Today my reading and watching crossed paths (not simultaneously). Visiting some friends recently, I was mentioning my 'list of foods' (from "Eat Right 4 Your Blood Type"), and they pulled a book off of the shelf to share: "The Antioxidant Miracle". Today I flipped to PBS and heard a lot of the 'lingo' from the latter book and thought perhaps I was listening to the author (I ran to find the book to check the author's name, "Lester Packer"). That wasn't the case. Instead, I learned that yet another individual, Nicholas Perricone, had similar perspectives all based on additional research (hmmm, two people with similar conclusions based on their own observations or drawing conclusions from even really old research, rethought). Unfortunately, I had tuned in for the last 10 minutes of the presentation, so I had to quickly uncover more details.

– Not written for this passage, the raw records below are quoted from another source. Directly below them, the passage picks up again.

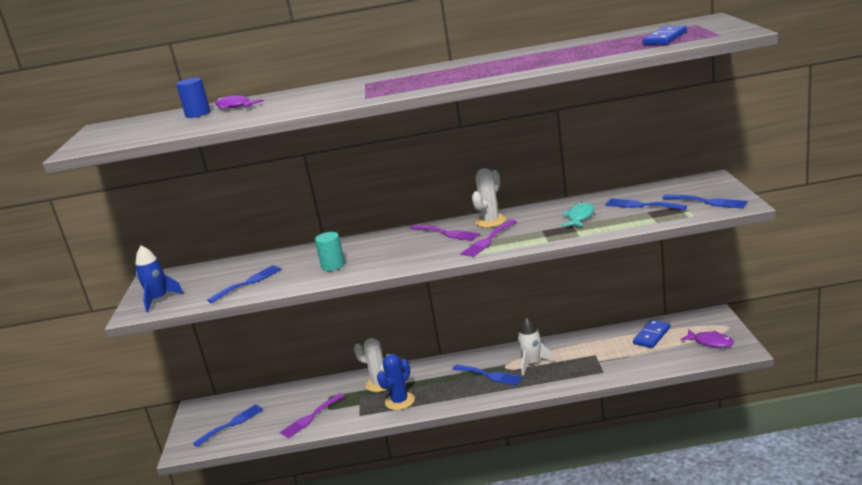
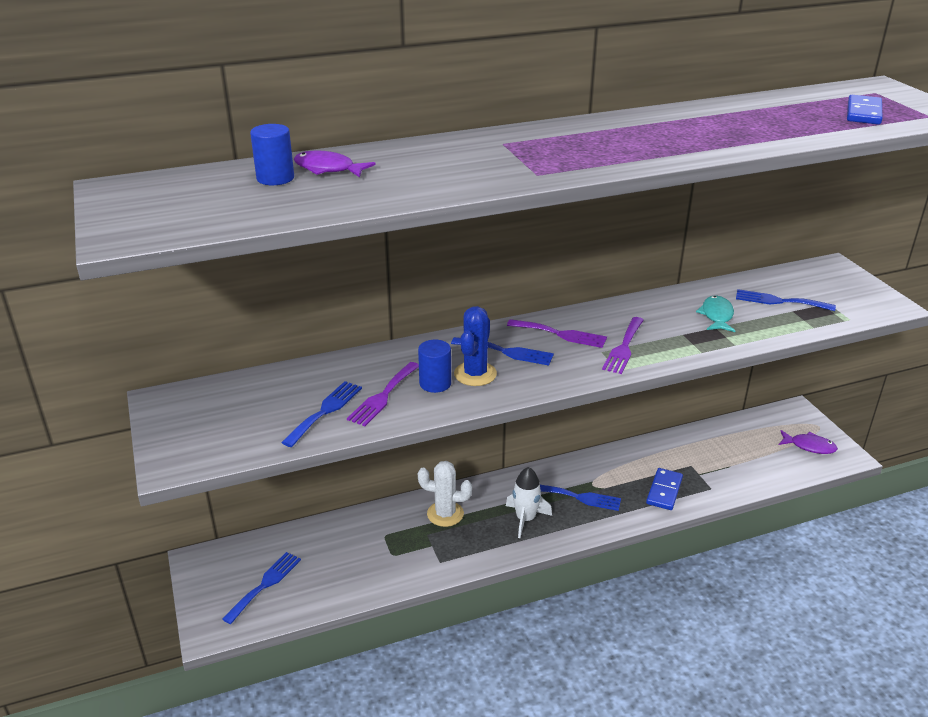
camera: 20 degrees left, 10 degrees up
blue rocket [136,246,184,312] -> none
purple fork [279,393,345,438] -> purple fork moved to [347,362,419,426]
turquoise cylinder [315,232,345,271] -> blue cylinder [418,340,451,393]
blue cactus [377,354,415,410] -> blue cactus moved to [454,306,497,386]
white cactus [472,168,506,228] -> none
white rocket [518,316,554,376] -> white rocket moved to [506,467,552,538]
blue domino [633,320,670,348] -> blue domino moved to [646,468,683,510]
blue fork [662,195,748,208] -> blue fork moved to [451,337,554,366]

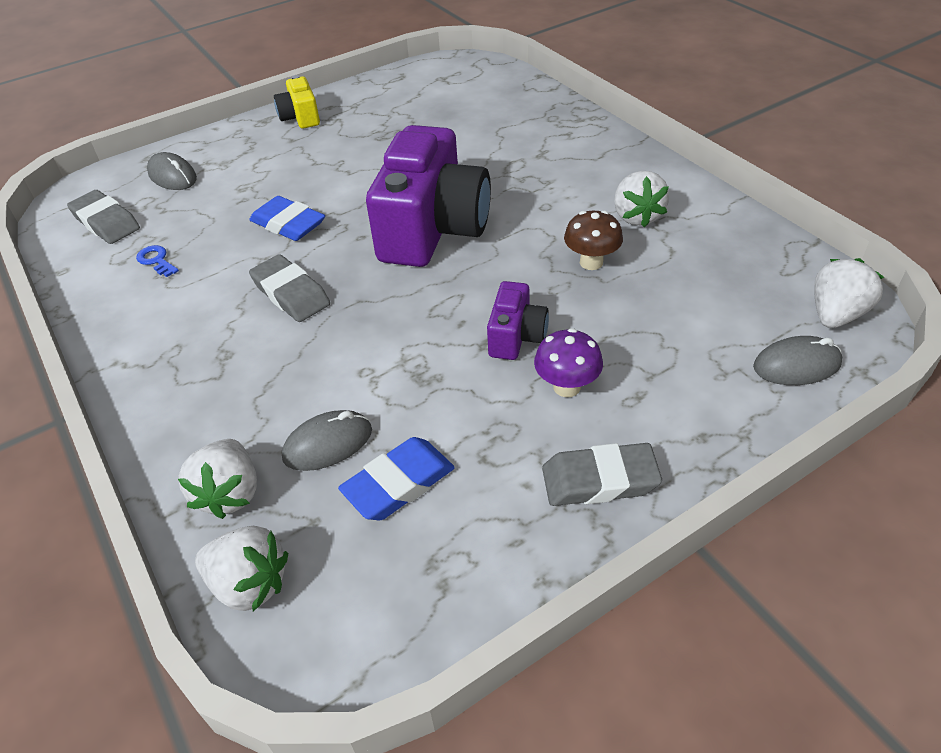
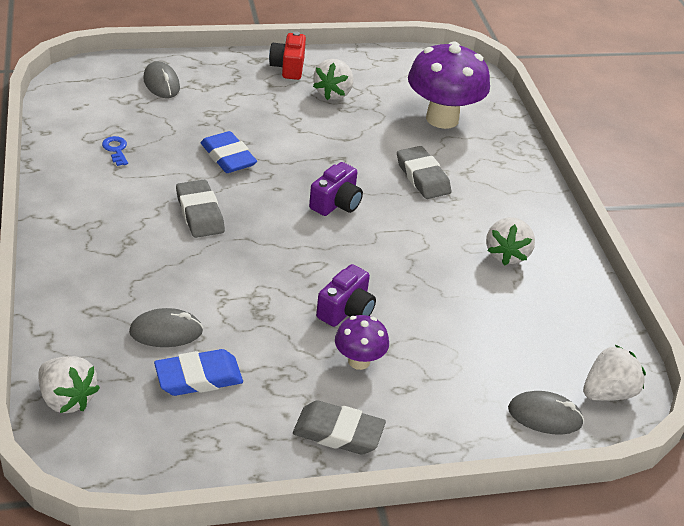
camera: 15 degrees right, 5 degrees down
grey eraser [67,190,140,244] -> grey eraser moved to [397,146,451,199]
white strawberry [178,439,257,519] -> white strawberry moved to [313,59,353,100]
yellow camera [274,75,320,129] -> red camera [269,31,306,80]
purple camera [366,125,491,267] -> purple camera [309,162,363,216], size x0.47
brown mushroom [564,210,623,270] -> none
none -> purple mushroom [408,41,490,129]

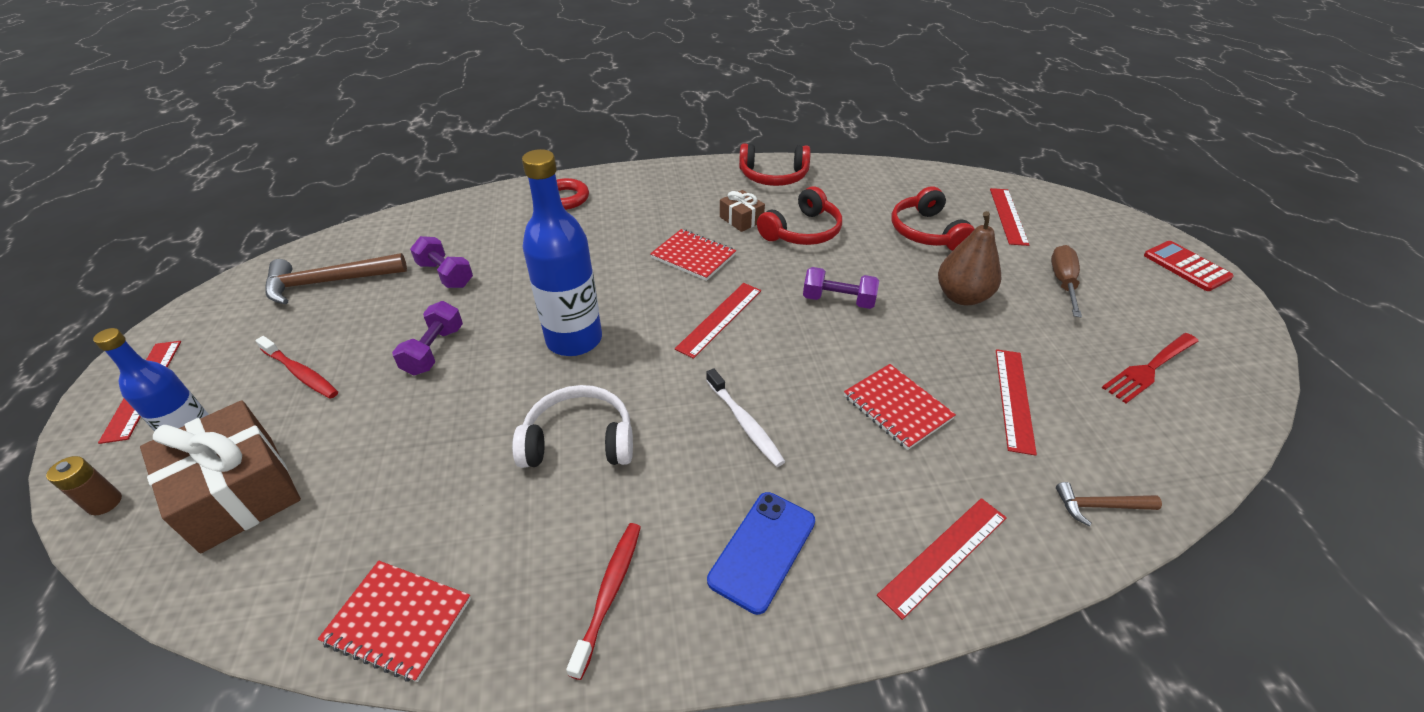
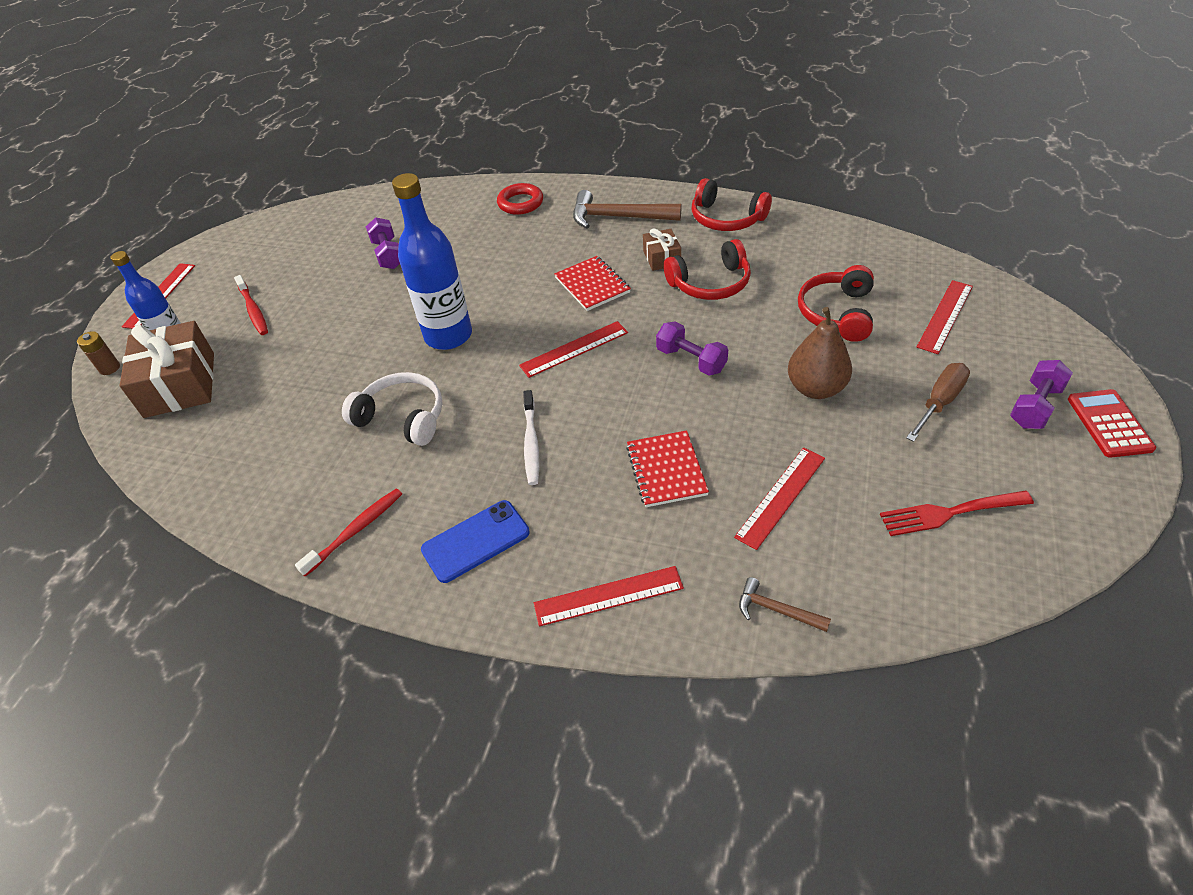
camera: 30 degrees right, 5 degrees up
brown hammer [266,253,407,304] -> brown hammer moved to [573,190,681,228]
red notebook [318,561,471,682] -> none
purple dumbbell [392,301,463,376] -> purple dumbbell moved to [1010,360,1073,429]

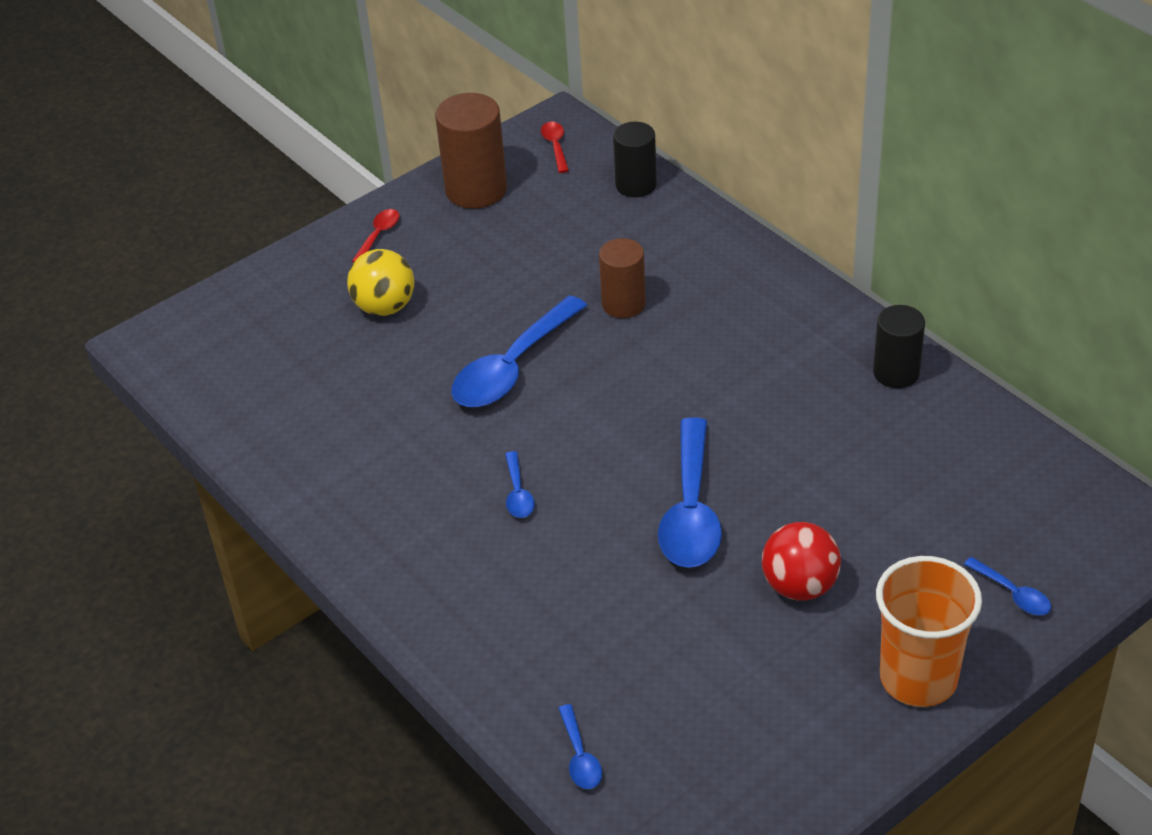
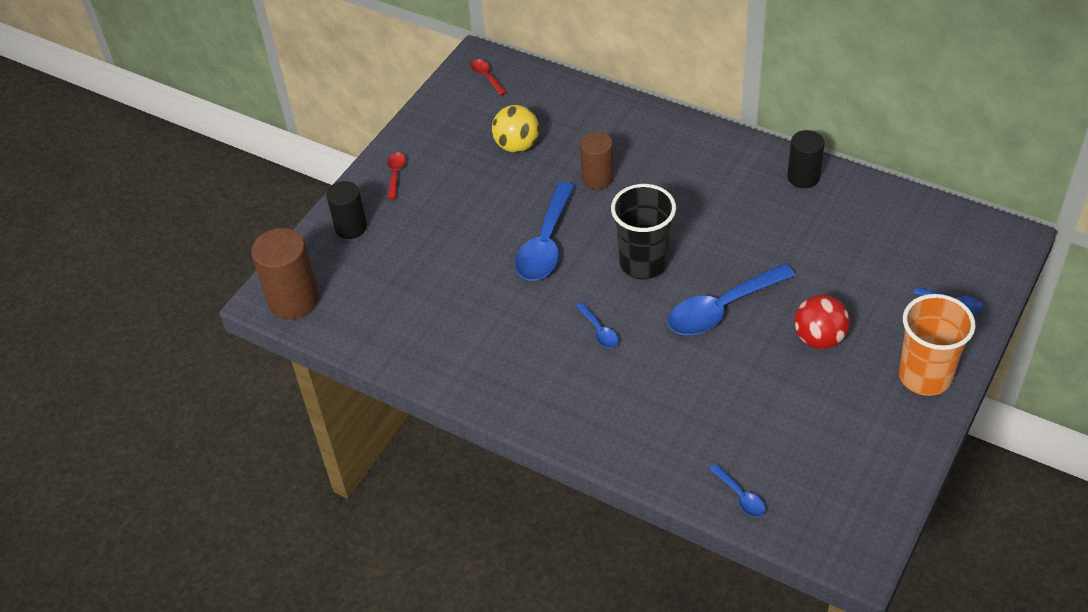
camera: 20 degrees left, 5 degrees up
yellow ball [347,249,415,316] -> yellow ball moved to [492,105,539,153]
brown cylinder [435,93,507,209] -> brown cylinder moved to [251,228,319,319]
black cylinder [613,122,657,197] -> black cylinder moved to [326,181,367,239]
blue spoon [658,418,722,568] -> blue spoon turned 75 degrees clockwise [668,263,796,335]
none -> black cup [611,184,676,280]

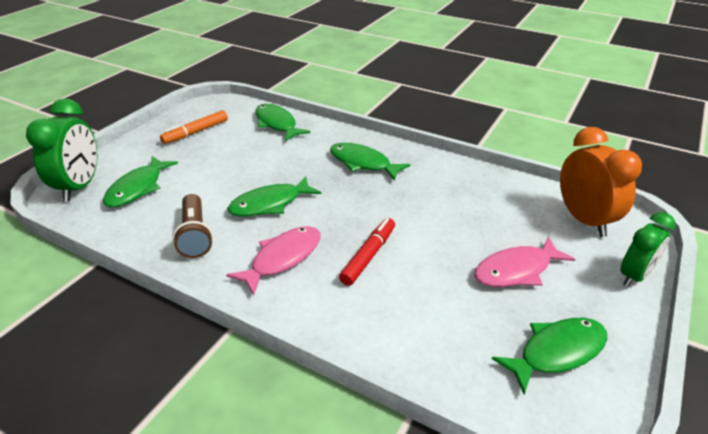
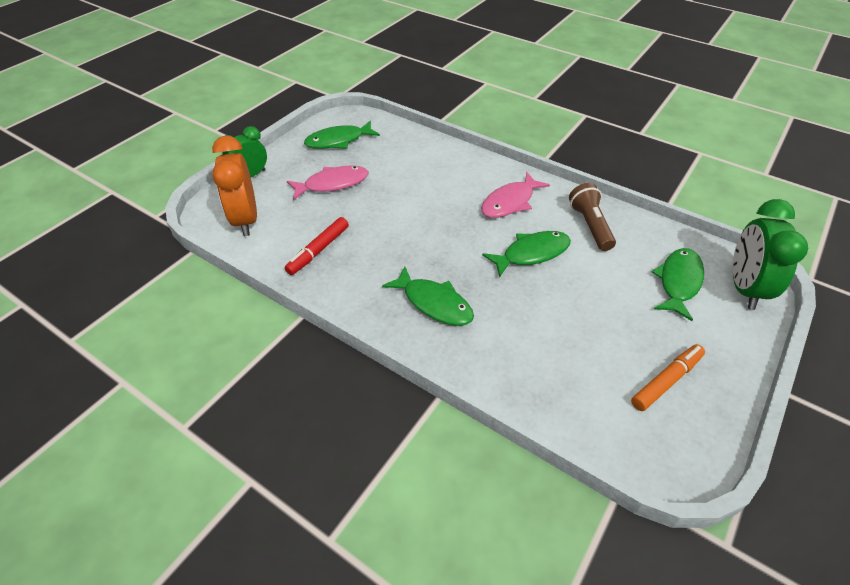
camera: 175 degrees left, 10 degrees up
green fish [255,104,310,142] -> none
red marker [339,218,395,286] -> red marker moved to [285,217,349,275]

As I attempted to learn more (to update the supplement shopping list I was going to fill this evening), I uncovered the transcript of a Larry King interview with the doctor (a dermatologist by practice). Here's where the story bears relevance. Larry asked the doctor about the purpose of a storefront he has on Madison Avenue. Dr. Perricone replied: "The store is basically an information center. I believe that the health care industry and beauty industry is going to merge so what people need is good information so you come to the store, we have registered dietitians, we have skin specialists, there is a library there, there are video screens, you can sit and learn and think about what's happening, complete evaluation, medical history, what you should be eating, vitamins to be taken, what are your skin problems. The idea is that information is the key. If people have good information, they can take very good care of themselves."
Experiential and educational shopping...something even I created a concept for just as an exercise for a destination 'village'. Any other good examples of 'immersive' commerce?